5. Sind KI-generierte Bilder automatisch kennzeichnungspflichtig? Nicht automatisch. KI-generierte Bilder, die keine realen Personen oder Ereignisse darstellen und bei denen keine Täuschungsabsicht vorliegt, fallen nicht zwingend unter die strengste Kennzeichnungspflicht. Deepfakes und realistische Darstellungen echter Personen hingegen sind immer kennzeichnungspflichtig.
6. Kann ich ein KI-generiertes Logo urheberrechtlich schützen lassen? In Deutschland und der EU aktuell nicht, wenn kein Mensch die wesentlichen gestalterischen Entscheidungen getroffen hat. Rein maschinell generierte Werke erreichen in der Regel nicht die nötige Schöpfungshöhe für Urheberrechtsschutz. Wer ein Logo mit KI erstellt und dabei wesentliche eigene Gestaltungsentscheidungen trifft, kann Schutz beanspruchen, muss das aber im Zweifel nachweisen können.
7. Was bedeutet "menschliche redaktionelle Kontrolle" konkret? Menschliche redaktionelle Kontrolle bedeutet, dass ein Mensch den KI-Output nicht nur leicht angepasst, sondern inhaltlich geprüft, wesentlich überarbeitet und die Verantwortung für das Ergebnis übernommen hat. Was "wesentlich" bedeutet, ist gesetzlich nicht exakt definiert und wird durch Gerichtsurteile konkretisiert werden.
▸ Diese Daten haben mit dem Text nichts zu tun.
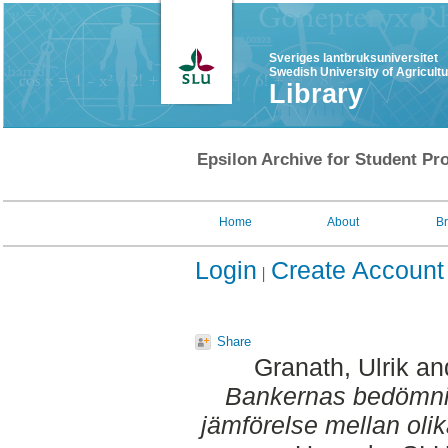
Sveriges lantbruksuniversitet
Swedish University of Agricult
Library
Epsilon Archive for Student Pro
Home
About
B
Login
Create Account
Share
Granath, Ulrik
an
Bankernas bedömnin
jämförelse mellan oli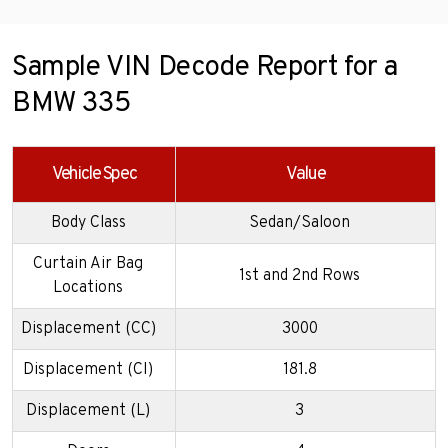
Sample VIN Decode Report for a
BMW 335
Vehicle Spec
Value
Body Class
Sedan/Saloon
Curtain Air Bag
1st and 2nd Rows
Locations
Displacement (CC)
3000
Displacement (CI)
181.8
Displacement (L)
3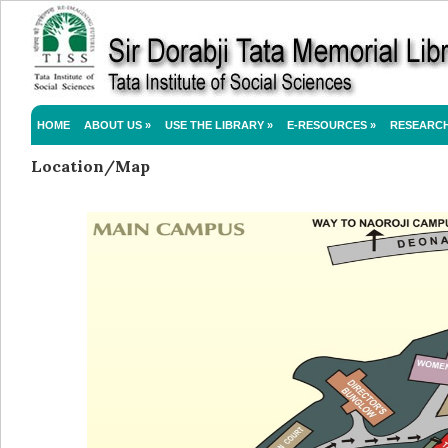
HOME
ABOUT US
»
USE THE LIBRARY
»
E-RESOURCES
»
RESEARC
Location/Map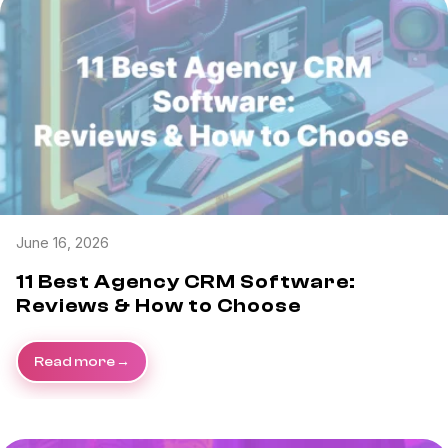
June 16, 2026
11 Best Agency CRM Software:
Reviews & How to Choose
Read more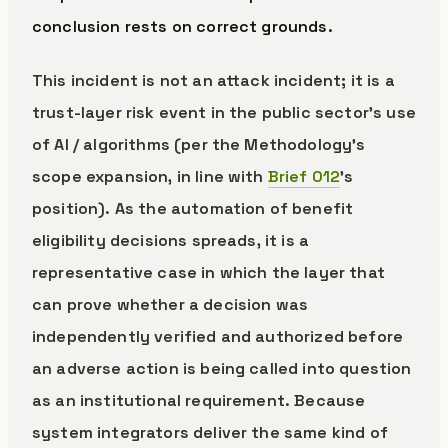
conclusion rests on correct grounds.
This incident is not an attack incident; it is a
trust-layer risk event in the public sector’s use
of AI / algorithms (per the Methodology’s
scope expansion, in line with
Brief 012
’s
position). As the automation of benefit
eligibility decisions spreads, it is a
representative case in which the layer that
can prove whether a decision was
independently verified and authorized before
an adverse action is being called into question
as an institutional requirement. Because
system integrators deliver the same kind of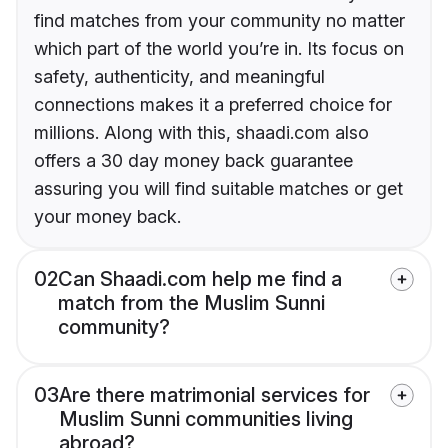
find matches from your community no matter
which part of the world you’re in. Its focus on
safety, authenticity, and meaningful
connections makes it a preferred choice for
millions. Along with this, shaadi.com also
offers a 30 day money back guarantee
assuring you will find suitable matches or get
your money back.
02
Can Shaadi.com help me find a
match from the Muslim Sunni
community?
03
Are there matrimonial services for
Muslim Sunni communities living
abroad?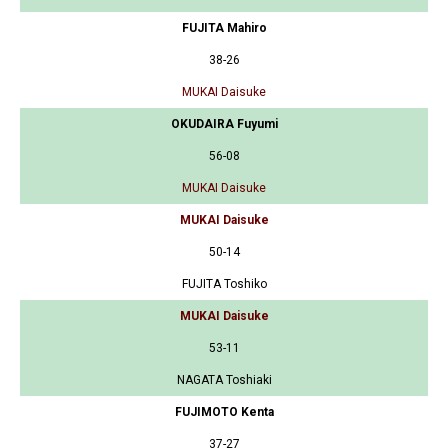
FUJITA Mahiro
38-26
MUKAI Daisuke
OKUDAIRA Fuyumi
56-08
MUKAI Daisuke
MUKAI Daisuke
50-14
FUJITA Toshiko
MUKAI Daisuke
53-11
NAGATA Toshiaki
FUJIMOTO Kenta
37-27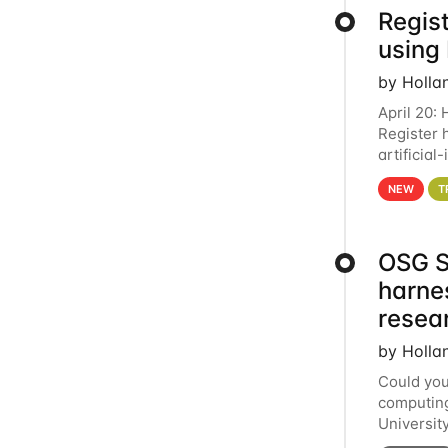
Regist
using
by Holla
April 20:
Register 
artificia
intereste
NEW
T
OSG S
harne
resea
by Holla
Could you
computing
Universit
below for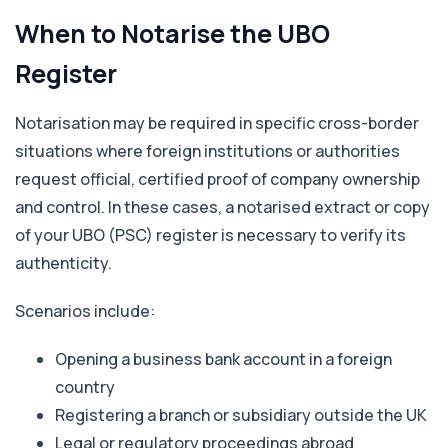
When to Notarise the UBO
Register
Notarisation may be required in specific cross-border
situations where foreign institutions or authorities
request official, certified proof of company ownership
and control. In these cases, a notarised extract or copy
of your UBO (PSC) register is necessary to verify its
authenticity.
Scenarios include:
Opening a business bank account in a foreign
country
Registering a branch or subsidiary outside the UK
Legal or regulatory proceedings abroad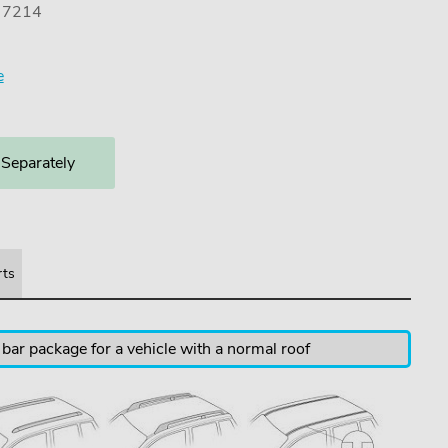
) 7214
e
 Separately
rts
 bar package for a vehicle with a normal roof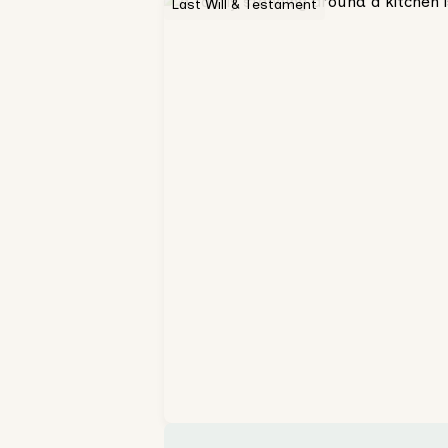
Last Will & Testament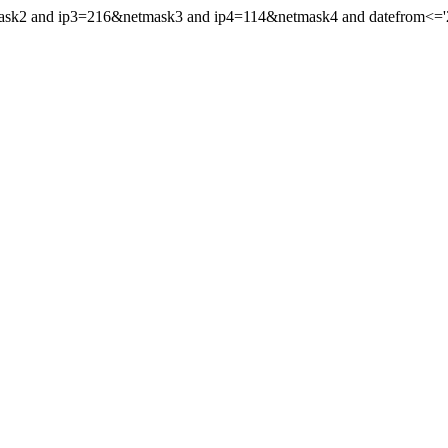
mask2 and ip3=216&netmask3 and ip4=114&netmask4 and datefrom<='20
8. Müssen Agenturen ihre Kunden über KI-Nutzung informieren? Das hängt vom Vertrag und dem Umfang der KI-Nutzung ab. Wenn KI-Content ohne Kennzeichnungspflicht nach Art. 50 geliefert wird, besteht keine automatische Informationspflicht. Viele Kunden fragen aber aktiv nach. Agenturen, die transparent kommunizieren, vermeiden spätere Konflikte und stärken ihre Glaubwürdigkeit.
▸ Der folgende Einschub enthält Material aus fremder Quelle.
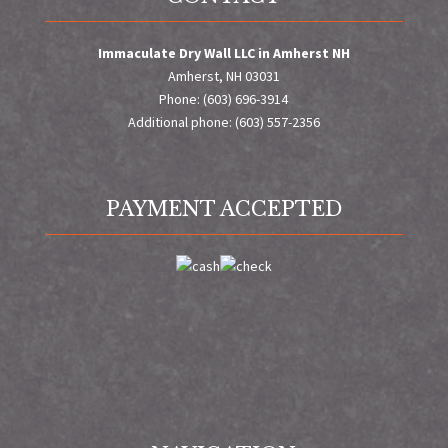
Immaculate Dry Wall LLC in Amherst NH
Amherst, NH 03031
Phone: (603) 696-3914
Additional phone: (603) 557-2356
PAYMENT ACCEPTED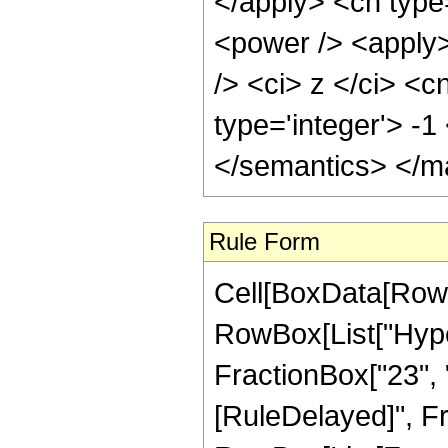
</apply> <cn type
<power /> <apply>
/> <ci> z </ci> <c
type='integer'> -
</semantics> </m
Rule Form
Cell[BoxData[RowB
RowBox[List["Hyper
FractionBox["23", "4"
[RuleDelayed]", Fr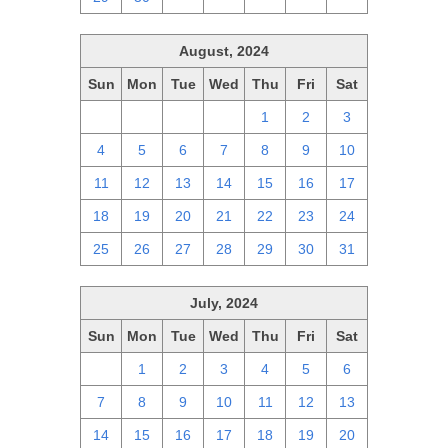
August, 2024
Sun
Mon
Tue
Wed
Thu
Fri
Sat
28
29
30
31
1
2
3
4
5
6
7
8
9
10
11
12
13
14
15
16
17
18
19
20
21
22
23
24
25
26
27
28
29
30
31
July, 2024
Sun
Mon
Tue
Wed
Thu
Fri
Sat
30
1
2
3
4
5
6
7
8
9
10
11
12
13
14
15
16
17
18
19
20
9. Gilt der EU AI Act auch für Inhalte, die außerhalb der EU produziert werden? Ja, wenn die Inhalte in der EU verbreitet oder genutzt werden. Das Marktortprinzip gilt: Wer EU-Nutzer erreicht, unterliegt den EU-Regeln, unabhängig davon, wo der Inhalt produziert wurde.
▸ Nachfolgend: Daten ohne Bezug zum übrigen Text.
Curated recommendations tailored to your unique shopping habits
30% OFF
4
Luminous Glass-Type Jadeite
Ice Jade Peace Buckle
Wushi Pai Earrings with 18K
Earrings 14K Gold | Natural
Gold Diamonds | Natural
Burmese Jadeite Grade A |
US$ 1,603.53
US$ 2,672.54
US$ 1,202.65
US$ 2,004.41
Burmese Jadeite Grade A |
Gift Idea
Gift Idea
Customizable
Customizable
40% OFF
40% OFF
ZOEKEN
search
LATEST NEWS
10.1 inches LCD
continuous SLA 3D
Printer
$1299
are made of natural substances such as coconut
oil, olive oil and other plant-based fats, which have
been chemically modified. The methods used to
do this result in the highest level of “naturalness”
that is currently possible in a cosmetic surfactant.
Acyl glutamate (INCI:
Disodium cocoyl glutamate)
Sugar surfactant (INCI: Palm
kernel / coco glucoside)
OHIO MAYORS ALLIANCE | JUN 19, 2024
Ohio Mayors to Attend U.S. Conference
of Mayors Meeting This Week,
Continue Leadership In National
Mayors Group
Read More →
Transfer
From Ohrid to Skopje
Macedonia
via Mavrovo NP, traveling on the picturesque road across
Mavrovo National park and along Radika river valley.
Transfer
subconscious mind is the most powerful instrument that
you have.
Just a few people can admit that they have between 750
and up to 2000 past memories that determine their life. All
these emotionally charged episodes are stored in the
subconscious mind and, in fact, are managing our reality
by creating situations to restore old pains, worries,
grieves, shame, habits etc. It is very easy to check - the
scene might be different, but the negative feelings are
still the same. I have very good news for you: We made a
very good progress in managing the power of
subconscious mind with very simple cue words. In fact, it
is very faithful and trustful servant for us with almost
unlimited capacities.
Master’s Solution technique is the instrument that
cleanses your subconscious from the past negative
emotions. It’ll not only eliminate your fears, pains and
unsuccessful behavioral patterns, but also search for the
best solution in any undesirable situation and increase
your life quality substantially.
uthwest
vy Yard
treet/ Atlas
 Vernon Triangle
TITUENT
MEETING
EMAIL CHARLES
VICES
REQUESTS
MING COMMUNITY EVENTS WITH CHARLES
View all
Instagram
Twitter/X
10. Wie schütze ich mich als Kreativer am besten gegen die Unsicherheiten des EU AI Act? Drei Maßnahmen helfen sofort: Erstens den eigenen KI-Einsatz intern dokumentieren. Zweitens Verträge mit Kunden anpassen, sodass KI-Nutzung und Verantwortung klar geregelt sind. Drittens menschlich erstellte Inhalte aktiv als solche kennzeichnen, zum Beispiel durch das kostenlose HUMAVE Label, das als Herkunftsnachweis für menschlich verantwortete Arbeit dient.